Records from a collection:
BEGIN
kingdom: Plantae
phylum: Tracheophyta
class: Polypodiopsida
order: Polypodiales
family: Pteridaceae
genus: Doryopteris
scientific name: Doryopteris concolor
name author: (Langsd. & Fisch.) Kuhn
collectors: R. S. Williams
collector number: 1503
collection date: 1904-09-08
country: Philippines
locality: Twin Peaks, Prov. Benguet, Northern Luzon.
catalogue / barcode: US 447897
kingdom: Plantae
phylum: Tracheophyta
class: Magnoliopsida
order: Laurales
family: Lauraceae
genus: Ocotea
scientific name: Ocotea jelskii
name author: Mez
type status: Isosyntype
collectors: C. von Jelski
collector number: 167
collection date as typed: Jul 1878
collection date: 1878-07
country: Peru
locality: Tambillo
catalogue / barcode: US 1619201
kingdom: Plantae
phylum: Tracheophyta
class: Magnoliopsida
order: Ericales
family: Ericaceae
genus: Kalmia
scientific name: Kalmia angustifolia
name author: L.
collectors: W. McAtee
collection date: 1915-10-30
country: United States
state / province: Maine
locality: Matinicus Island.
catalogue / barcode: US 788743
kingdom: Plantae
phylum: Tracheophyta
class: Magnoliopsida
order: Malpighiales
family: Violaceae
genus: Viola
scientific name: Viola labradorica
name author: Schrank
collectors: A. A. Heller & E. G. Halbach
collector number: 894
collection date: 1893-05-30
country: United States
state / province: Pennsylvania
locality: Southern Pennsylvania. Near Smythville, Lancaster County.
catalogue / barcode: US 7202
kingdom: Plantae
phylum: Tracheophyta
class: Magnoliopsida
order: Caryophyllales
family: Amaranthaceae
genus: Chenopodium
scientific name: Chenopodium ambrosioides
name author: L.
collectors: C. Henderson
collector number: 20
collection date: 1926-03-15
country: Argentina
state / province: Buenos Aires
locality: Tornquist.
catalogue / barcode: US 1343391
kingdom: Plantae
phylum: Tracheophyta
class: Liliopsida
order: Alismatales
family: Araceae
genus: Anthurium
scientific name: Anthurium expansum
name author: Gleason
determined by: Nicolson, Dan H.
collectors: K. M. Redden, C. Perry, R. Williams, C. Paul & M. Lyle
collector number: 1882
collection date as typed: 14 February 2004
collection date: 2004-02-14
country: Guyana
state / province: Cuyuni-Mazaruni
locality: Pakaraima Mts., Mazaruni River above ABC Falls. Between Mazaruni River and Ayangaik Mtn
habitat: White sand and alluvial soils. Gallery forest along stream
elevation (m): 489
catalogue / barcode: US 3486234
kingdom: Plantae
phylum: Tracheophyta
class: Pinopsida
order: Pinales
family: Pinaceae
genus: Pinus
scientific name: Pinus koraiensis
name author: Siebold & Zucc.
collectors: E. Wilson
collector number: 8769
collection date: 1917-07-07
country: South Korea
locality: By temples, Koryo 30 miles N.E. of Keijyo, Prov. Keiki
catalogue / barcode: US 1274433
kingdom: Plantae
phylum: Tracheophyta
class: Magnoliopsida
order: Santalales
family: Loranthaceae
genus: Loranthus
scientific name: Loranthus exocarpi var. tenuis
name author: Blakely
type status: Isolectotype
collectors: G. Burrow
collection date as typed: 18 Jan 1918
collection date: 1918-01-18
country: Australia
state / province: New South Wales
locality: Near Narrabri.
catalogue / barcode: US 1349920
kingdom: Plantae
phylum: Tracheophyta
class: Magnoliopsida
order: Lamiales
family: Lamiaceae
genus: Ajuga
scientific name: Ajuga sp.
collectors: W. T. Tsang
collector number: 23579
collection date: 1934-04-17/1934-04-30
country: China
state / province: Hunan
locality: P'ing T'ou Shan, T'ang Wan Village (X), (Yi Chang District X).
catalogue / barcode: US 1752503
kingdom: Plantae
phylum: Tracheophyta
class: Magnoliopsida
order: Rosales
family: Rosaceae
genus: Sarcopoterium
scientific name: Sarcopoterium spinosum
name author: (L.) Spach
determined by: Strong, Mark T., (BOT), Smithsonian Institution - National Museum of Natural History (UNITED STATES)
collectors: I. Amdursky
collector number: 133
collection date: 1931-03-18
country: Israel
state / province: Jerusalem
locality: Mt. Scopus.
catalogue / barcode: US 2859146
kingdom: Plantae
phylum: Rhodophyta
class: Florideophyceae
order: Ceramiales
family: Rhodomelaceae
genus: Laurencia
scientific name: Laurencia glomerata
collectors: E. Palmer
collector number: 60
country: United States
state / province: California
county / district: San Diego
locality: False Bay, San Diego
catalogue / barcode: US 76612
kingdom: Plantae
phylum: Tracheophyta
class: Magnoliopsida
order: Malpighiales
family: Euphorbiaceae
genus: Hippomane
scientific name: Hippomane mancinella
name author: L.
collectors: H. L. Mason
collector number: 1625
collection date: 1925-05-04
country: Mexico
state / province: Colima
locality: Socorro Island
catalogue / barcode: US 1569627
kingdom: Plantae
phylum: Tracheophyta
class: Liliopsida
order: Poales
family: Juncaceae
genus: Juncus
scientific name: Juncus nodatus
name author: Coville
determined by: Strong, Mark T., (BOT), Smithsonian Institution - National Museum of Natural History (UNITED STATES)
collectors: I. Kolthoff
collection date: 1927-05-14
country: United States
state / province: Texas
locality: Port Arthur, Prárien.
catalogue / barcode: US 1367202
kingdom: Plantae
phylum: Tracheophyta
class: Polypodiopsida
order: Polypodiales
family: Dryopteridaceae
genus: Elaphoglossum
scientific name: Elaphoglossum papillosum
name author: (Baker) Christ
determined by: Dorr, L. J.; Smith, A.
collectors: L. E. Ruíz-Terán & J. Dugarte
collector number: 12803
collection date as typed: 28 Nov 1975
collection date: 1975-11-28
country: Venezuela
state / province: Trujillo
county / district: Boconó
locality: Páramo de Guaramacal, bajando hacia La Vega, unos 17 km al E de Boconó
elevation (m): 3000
END
Work required:
Render every line of the material above as a numbered list, omitting any blank lines.

Full output:
1. kingdom: Plantae
2. phylum: Tracheophyta
3. class: Polypodiopsida
4. order: Polypodiales
5. family: Pteridaceae
6. genus: Doryopteris
7. scientific name: Doryopteris concolor
8. name author: (Langsd. & Fisch.) Kuhn
9. collectors: R. S. Williams
10. collector number: 1503
11. collection date: 1904-09-08
12. country: Philippines
13. locality: Twin Peaks, Prov. Benguet, Northern Luzon.
14. catalogue / barcode: US 447897
15. kingdom: Plantae
16. phylum: Tracheophyta
17. class: Magnoliopsida
18. order: Laurales
19. family: Lauraceae
20. genus: Ocotea
21. scientific name: Ocotea jelskii
22. name author: Mez
23. type status: Isosyntype
24. collectors: C. von Jelski
25. collector number: 167
26. collection date as typed: Jul 1878
27. collection date: 1878-07
28. country: Peru
29. locality: Tambillo
30. catalogue / barcode: US 1619201
31. kingdom: Plantae
32. phylum: Tracheophyta
33. class: Magnoliopsida
34. order: Ericales
35. family: Ericaceae
36. genus: Kalmia
37. scientific name: Kalmia angustifolia
38. name author: L.
39. collectors: W. McAtee
40. collection date: 1915-10-30
41. country: United States
42. state / province: Maine
43. locality: Matinicus Island.
44. catalogue / barcode: US 788743
45. kingdom: Plantae
46. phylum: Tracheophyta
47. class: Magnoliopsida
48. order: Malpighiales
49. family: Violaceae
50. genus: Viola
51. scientific name: Viola labradorica
52. name author: Schrank
53. collectors: A. A. Heller & E. G. Halbach
54. collector number: 894
55. collection date: 1893-05-30
56. country: United States
57. state / province: Pennsylvania
58. locality: Southern Pennsylvania. Near Smythville, Lancaster County.
59. catalogue / barcode: US 7202
60. kingdom: Plantae
61. phylum: Tracheophyta
62. class: Magnoliopsida
63. order: Caryophyllales
64. family: Amaranthaceae
65. genus: Chenopodium
66. scientific name: Chenopodium ambrosioides
67. name author: L.
68. collectors: C. Henderson
69. collector number: 20
70. collection date: 1926-03-15
71. country: Argentina
72. state / province: Buenos Aires
73. locality: Tornquist.
74. catalogue / barcode: US 1343391
75. kingdom: Plantae
76. phylum: Tracheophyta
77. class: Liliopsida
78. order: Alismatales
79. family: Araceae
80. genus: Anthurium
81. scientific name: Anthurium expansum
82. name author: Gleason
83. determined by: Nicolson, Dan H.
84. collectors: K. M. Redden, C. Perry, R. Williams, C. Paul & M. Lyle
85. collector number: 1882
86. collection date as typed: 14 February 2004
87. collection date: 2004-02-14
88. country: Guyana
89. state / province: Cuyuni-Mazaruni
90. locality: Pakaraima Mts., Mazaruni River above ABC Falls. Between Mazaruni River and Ayangaik Mtn
91. habitat: White sand and alluvial soils. Gallery forest along stream
92. elevation (m): 489
93. catalogue / barcode: US 3486234
94. kingdom: Plantae
95. phylum: Tracheophyta
96. class: Pinopsida
97. order: Pinales
98. family: Pinaceae
99. genus: Pinus
100. scientific name: Pinus koraiensis
101. name author: Siebold & Zucc.
102. collectors: E. Wilson
103. collector number: 8769
104. collection date: 1917-07-07
105. country: South Korea
106. locality: By temples, Koryo 30 miles N.E. of Keijyo, Prov. Keiki
107. catalogue / barcode: US 1274433
108. kingdom: Plantae
109. phylum: Tracheophyta
110. class: Magnoliopsida
111. order: Santalales
112. family: Loranthaceae
113. genus: Loranthus
114. scientific name: Loranthus exocarpi var. tenuis
115. name author: Blakely
116. type status: Isolectotype
117. collectors: G. Burrow
118. collection date as typed: 18 Jan 1918
119. collection date: 1918-01-18
120. country: Australia
121. state / province: New South Wales
122. locality: Near Narrabri.
123. catalogue / barcode: US 1349920
124. kingdom: Plantae
125. phylum: Tracheophyta
126. class: Magnoliopsida
127. order: Lamiales
128. family: Lamiaceae
129. genus: Ajuga
130. scientific name: Ajuga sp.
131. collectors: W. T. Tsang
132. collector number: 23579
133. collection date: 1934-04-17/1934-04-30
134. country: China
135. state / province: Hunan
136. locality: P'ing T'ou Shan, T'ang Wan Village (X), (Yi Chang District X).
137. catalogue / barcode: US 1752503
138. kingdom: Plantae
139. phylum: Tracheophyta
140. class: Magnoliopsida
141. order: Rosales
142. family: Rosaceae
143. genus: Sarcopoterium
144. scientific name: Sarcopoterium spinosum
145. name author: (L.) Spach
146. determined by: Strong, Mark T., (BOT), Smithsonian Institution - National Museum of Natural History (UNITED STATES)
147. collectors: I. Amdursky
148. collector number: 133
149. collection date: 1931-03-18
150. country: Israel
151. state / province: Jerusalem
152. locality: Mt. Scopus.
153. catalogue / barcode: US 2859146
154. kingdom: Plantae
155. phylum: Rhodophyta
156. class: Florideophyceae
157. order: Ceramiales
158. family: Rhodomelaceae
159. genus: Laurencia
160. scientific name: Laurencia glomerata
161. collectors: E. Palmer
162. collector number: 60
163. country: United States
164. state / province: California
165. county / district: San Diego
166. locality: False Bay, San Diego
167. catalogue / barcode: US 76612
168. kingdom: Plantae
169. phylum: Tracheophyta
170. class: Magnoliopsida
171. order: Malpighiales
172. family: Euphorbiaceae
173. genus: Hippomane
174. scientific name: Hippomane mancinella
175. name author: L.
176. collectors: H. L. Mason
177. collector number: 1625
178. collection date: 1925-05-04
179. country: Mexico
180. state / province: Colima
181. locality: Socorro Island
182. catalogue / barcode: US 1569627
183. kingdom: Plantae
184. phylum: Tracheophyta
185. class: Liliopsida
186. order: Poales
187. family: Juncaceae
188. genus: Juncus
189. scientific name: Juncus nodatus
190. name author: Coville
191. determined by: Strong, Mark T., (BOT), Smithsonian Institution - National Museum of Natural History (UNITED STATES)
192. collectors: I. Kolthoff
193. collection date: 1927-05-14
194. country: United States
195. state / province: Texas
196. locality: Port Arthur, Prárien.
197. catalogue / barcode: US 1367202
198. kingdom: Plantae
199. phylum: Tracheophyta
200. class: Polypodiopsida
201. order: Polypodiales
202. family: Dryopteridaceae
203. genus: Elaphoglossum
204. scientific name: Elaphoglossum papillosum
205. name author: (Baker) Christ
206. determined by: Dorr, L. J.; Smith, A.
207. collectors: L. E. Ruíz-Terán & J. Dugarte
208. collector number: 12803
209. collection date as typed: 28 Nov 1975
210. collection date: 1975-11-28
211. country: Venezuela
212. state / province: Trujillo
213. county / district: Boconó
214. locality: Páramo de Guaramacal, bajando hacia La Vega, unos 17 km al E de Boconó
215. elevation (m): 3000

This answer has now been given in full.